Unreal is on the roadmap, not shipped. If you're on another engine, you can send events straight to the REST endpoint (/v1/events) against the same schema — talk to us and we'll work out the right shape for your setup.

Because the SDK is generated from your plan, it's typed to your game. You get methods for your events, not a generic track(string, dict) you have to remember the conventions for.

Integrating it

Drop the file in and initialise it with your key:

PlayGenus.Init("pgn_live_...");

The client SDK handles sessions on its own, and attaches device model, OS, platform, locale, and connectivity to what it sends. You call the generated methods at the moments that matter in your game. Errors are reported explicitly when you want them:

PlayGenus.Error("warning", "checkout_failed", context);

Integration is genuinely small — usually under an hour of engineering time for a client SDK. The work is in choosing the right call sites, which is exactly what the tracking plan already settled.

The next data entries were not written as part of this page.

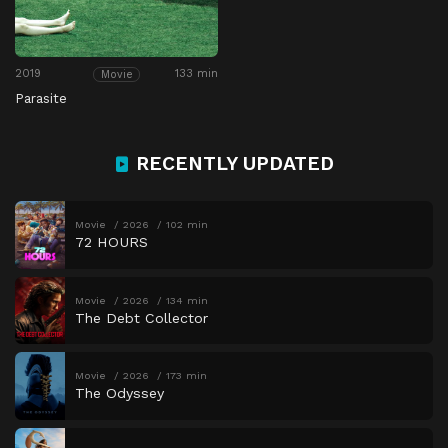
2019
133 min
Movie
Parasite
RECENTLY UPDATED
Movie
2026
102 min
72 HOURS
Movie
2026
134 min
The Debt Collector
Movie
2026
173 min
The Odyssey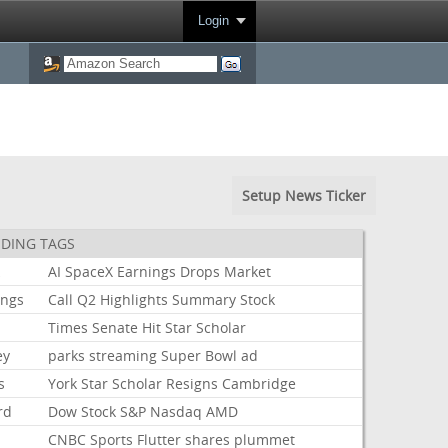
Login
Setup News Ticker
DING TAGS
k
AI
SpaceX
Earnings
Drops
Market
ings
Call
Q2
Highlights
Summary
Stock
Times
Senate
Hit
Star
Scholar
ey
parks
streaming
Super
Bowl
ad
s
York
Star
Scholar
Resigns
Cambridge
rd
Dow
Stock
S&P
Nasdaq
AMD
CNBC
Sports
Flutter
shares
plummet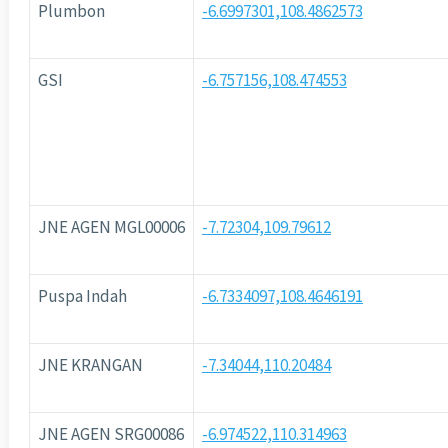
Plumbon
-6.6997301,108.4862573
GSI
-6.757156,108.474553
JNE AGEN MGL00006
-7.72304,109.79612
Puspa Indah
-6.7334097,108.4646191
JNE KRANGAN
-7.34044,110.20484
JNE AGEN SRG00086
-6.974522,110.314963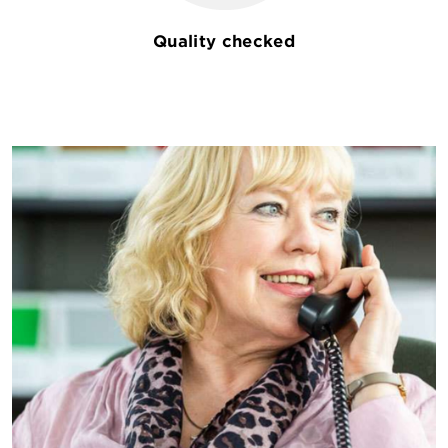
Quality checked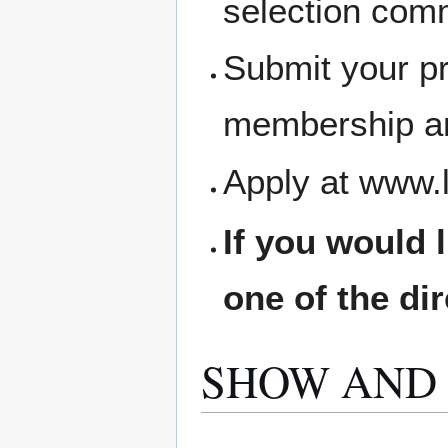
selection comm
Submit your pr
membership an
Apply at www.
If you would 
one of the di
SHOW AND 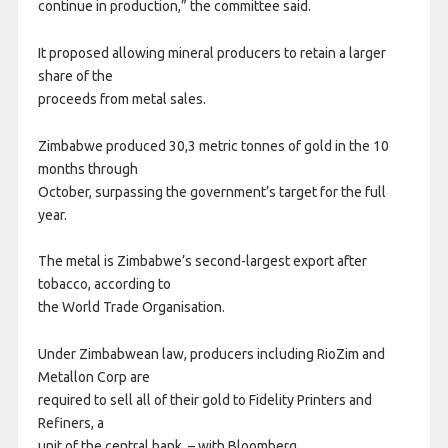
continue in production,” the committee said.
It proposed allowing mineral producers to retain a larger
share of the
proceeds from metal sales.
Zimbabwe produced 30,3 metric tonnes of gold in the 10
months through
October, surpassing the government’s target for the full
year.
The metal is Zimbabwe’s second-largest export after
tobacco, according to
the World Trade Organisation.
Under Zimbabwean law, producers including RioZim and
Metallon Corp are
required to sell all of their gold to Fidelity Printers and
Refiners, a
unit of the central bank. – with Bloomberg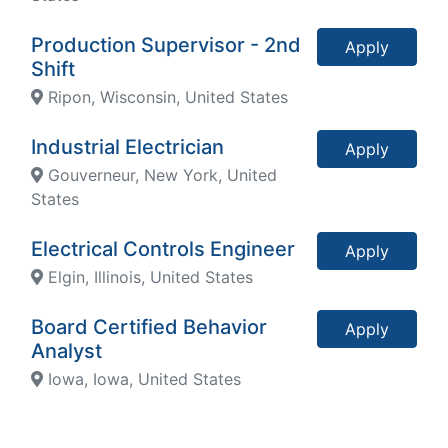
Production Supervisor - 2nd
Apply
Shift
Ripon, Wisconsin, United States
Industrial Electrician
Apply
Gouverneur, New York, United
States
Electrical Controls Engineer
Apply
Elgin, Illinois, United States
Board Certified Behavior
Apply
Analyst
Iowa, Iowa, United States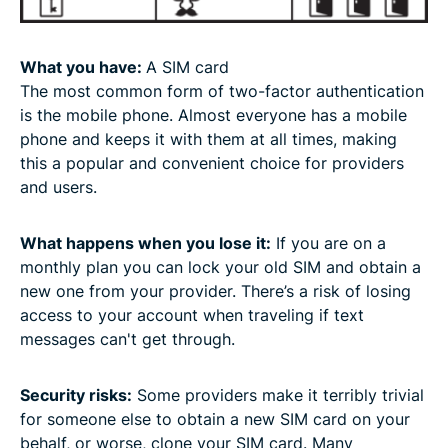
What you have:
A SIM card
The most common form of two-factor authentication
is the mobile phone. Almost everyone has a mobile
phone and keeps it with them at all times, making
this a popular and convenient choice for providers
and users.
What happens when you lose it:
If you are on a
monthly plan you can lock your old SIM and obtain a
new one from your provider. There’s a risk of losing
access to your account when traveling if text
messages can't get through.
Security risks:
Some providers make it terribly trivial
for someone else to obtain a new SIM card on your
behalf, or worse, clone your SIM card. Many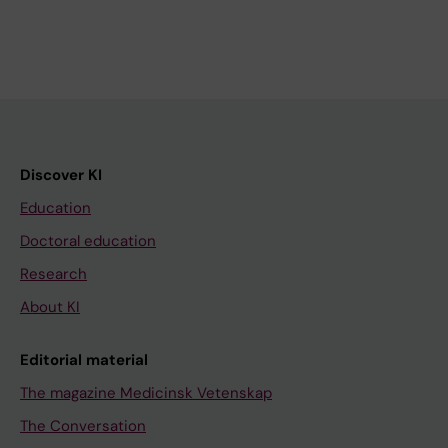
Discover KI
Education
Doctoral education
Research
About KI
Editorial material
The magazine Medicinsk Vetenskap
The Conversation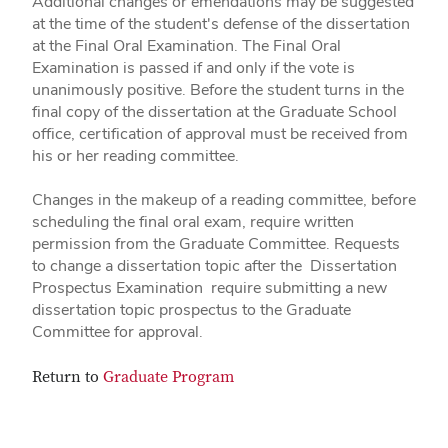
Additional changes or emendations may be suggested
at the time of the student's defense of the dissertation
at the Final Oral Examination. The Final Oral
Examination is passed if and only if the vote is
unanimously positive. Before the student turns in the
final copy of the dissertation at the Graduate School
office, certification of approval must be received from
his or her reading committee.
Changes in the makeup of a reading committee, before
scheduling the final oral exam, require written
permission from the Graduate Committee. Requests
to change a dissertation topic after the Dissertation
Prospectus Examination require submitting a new
dissertation topic prospectus to the Graduate
Committee for approval.
Return to
Graduate Program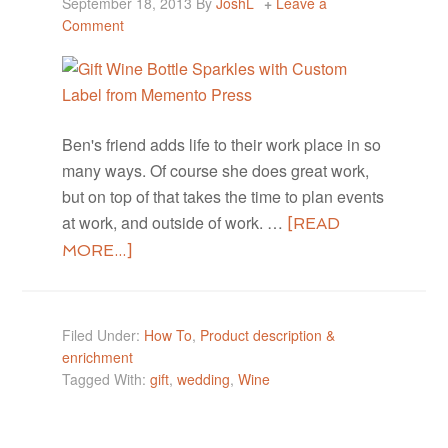
September 18, 2013
By
JoshL
Leave a
Comment
Ben's friend adds life to their work place in so
many ways. Of course she does great work,
but on top of that takes the time to plan events
at work, and outside of work. …
[READ
MORE...]
Filed Under:
How To
,
Product description &
enrichment
Tagged With:
gift
,
wedding
,
Wine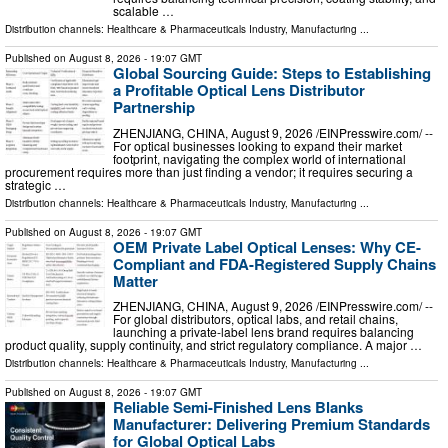
scalable …
Distribution channels:
Healthcare & Pharmaceuticals Industry
,
Manufacturing
...
Published on
August 8, 2026
- 19:07 GMT
Global Sourcing Guide: Steps to Establishing
a Profitable Optical Lens Distributor
Partnership
ZHENJIANG, CHINA, August 9, 2026 /⁨EINPresswire.com⁩/ --
For optical businesses looking to expand their market
footprint, navigating the complex world of international
procurement requires more than just finding a vendor; it requires securing a
strategic …
Distribution channels:
Healthcare & Pharmaceuticals Industry
,
Manufacturing
...
Published on
August 8, 2026
- 19:07 GMT
OEM Private Label Optical Lenses: Why CE-
Compliant and FDA-Registered Supply Chains
Matter
ZHENJIANG, CHINA, August 9, 2026 /⁨EINPresswire.com⁩/ --
For global distributors, optical labs, and retail chains,
launching a private-label lens brand requires balancing
product quality, supply continuity, and strict regulatory compliance. A major …
Distribution channels:
Healthcare & Pharmaceuticals Industry
,
Manufacturing
...
Published on
August 8, 2026
- 19:07 GMT
Reliable Semi-Finished Lens Blanks
Manufacturer: Delivering Premium Standards
for Global Optical Labs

There's a validation endpoint (/v1/events/validate) that checks a payload against your plan and returns per-event errors without storing anything. It's worth a dry run before you ship.

Step 4 — Data, then predictions

Once events arrive, descriptive dashboards populate immediately: retention, funnels, ARPDAU, session metrics.

Predictions take longer, and it's worth being precise about why. Churn models train on players whose outcome has actually settled — we need to know who genuinely left, which means waiting for players to be around 14 days old — and they need a meaningful number of such players to learn from. LTV needs roughly 30 days. Forecasting needs about 30 days of history to have a trend to project. Models retrain daily as data accumulates.

So for a brand-new game starting from an empty dataset, meaningful predictions are a matter of weeks, not days. Anyone who tells you otherwise is selling you something.

Unless you already have history. If your game is live and you have data in GameAnalytics, PlayFab, Firebase, Unity Analytics, or a CSV export, you can import it — and your models train on that history straight away rather than waiting for it to accrue. This is the single biggest lever on how fast PlayGenus becomes useful to you, and it's why we ask about it early.

Timeline, honestly

The parts that depend on us — the plan, the SDK — move at the speed of a conversation, usually days rather than weeks, because we're doing them with you rather than queueing them.

The part that depends on physics is data. Descriptive analytics land as soon as your events do. Predictions land when there's enough settled data to train on: immediately if you import history, a few weeks if you're starting fresh.